TALLINN, Estonia — A Belarusian journalist was sentenced Friday to four years in prison after being convicted of aiding extremist activities as the authoritarian country continues a severe crackdown on the opposition and independent reporting.
The trial of video journalist Pavel Padabed was held behind closed doors. His conviction and sentencing were reported by the Belarusian Association of Journalists.
Padabed worked with Belsat, a Polish-funded satellite channel that broadcasts into Belarus and is considered by the Belarusian government to be “extremist media.”
The journalists' association said material presented at his trial included investigative programs about the disappearance of a videographer and the 2016 car bombing in Ukraine of TV journalist Pavel Sharemet.
Belarus President Alexander Lukashenko, in power since 1994, has taken an increasingly repressive line toward the opposition and independent journalists since mass protests engulfed the country in 2020 following a presidential election that gave him a sixth term in office but was widely regarded as fraudulent.
The journalists' association says 34 journalists are currently behind bars.

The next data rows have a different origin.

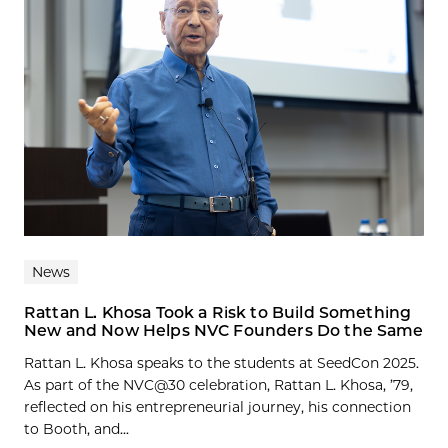
News
Rattan L. Khosa Took a Risk to Build Something
New and Now Helps NVC Founders Do the Same
Rattan L. Khosa speaks to the students at SeedCon 2025.
As part of the NVC@30 celebration, Rattan L. Khosa, ’79,
reflected on his entrepreneurial journey, his connection
to Booth, and...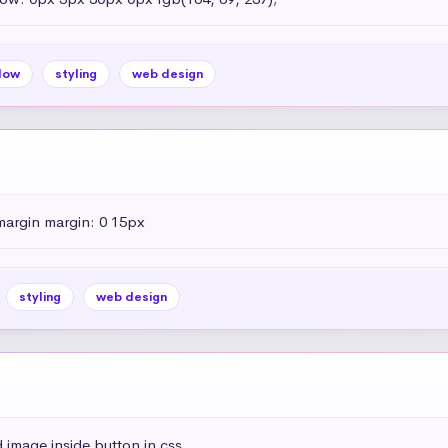
dow
styling
web design
margin margin: 0 15px
styling
web design
 image inside button in css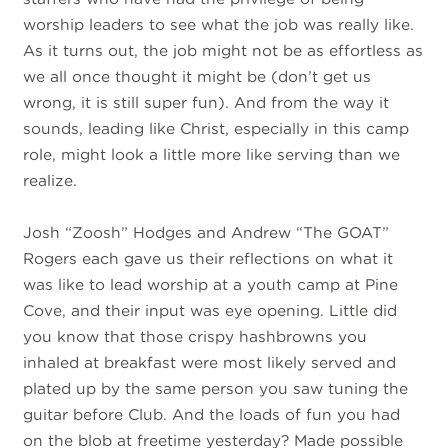
worship leaders to see what the job was really like.
As it turns out, the job might not be as effortless as
we all once thought it might be (don’t get us
wrong, it is still super fun). And from the way it
sounds, leading like Christ, especially in this camp
role, might look a little more like serving than we
realize.
Josh “Zoosh” Hodges and Andrew “The GOAT”
Rogers each gave us their reflections on what it
was like to lead worship at a youth camp at Pine
Cove, and their input was eye opening. Little did
you know that those crispy hashbrowns you
inhaled at breakfast were most likely served and
plated up by the same person you saw tuning the
guitar before Club. And the loads of fun you had
on the blob at freetime yesterday? Made possible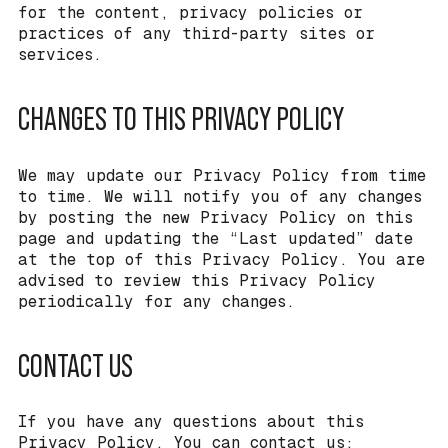
for the content, privacy policies or
practices of any third-party sites or
services.
CHANGES TO THIS PRIVACY POLICY
We may update our Privacy Policy from time
to time. We will notify you of any changes
by posting the new Privacy Policy on this
page and updating the “Last updated” date
at the top of this Privacy Policy. You are
advised to review this Privacy Policy
periodically for any changes.
CONTACT US
If you have any questions about this
Privacy Policy, You can contact us: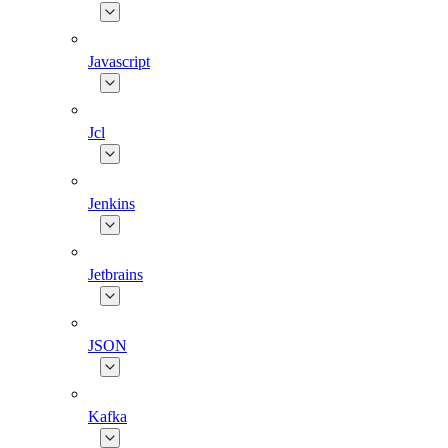
Javascript
Jcl
Jenkins
Jetbrains
JSON
Kafka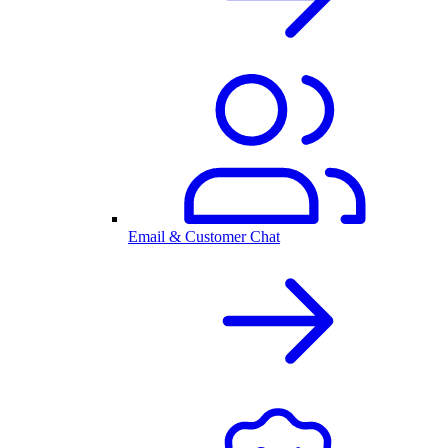
Email & Customer Chat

More than 35,000 people were arrested during the 2020 protests, and many were severely beaten by police. The Belarusian human rights group Viasna says there are nearly 1,500 political prisoners in the country.
Exiled opposition leader Sviatlana Tsikhanouskaya, who ran against Lukashenko in 2020, met Friday with European Council President Charles Michel and EU foreign policy chief Josep Borrell.
Afterward, the European Council issued a statement calling on Belarus to stop allowing Russia to base troops there for use in the war in Ukraine and end the deployment there of Russian tactical nuclear weapons.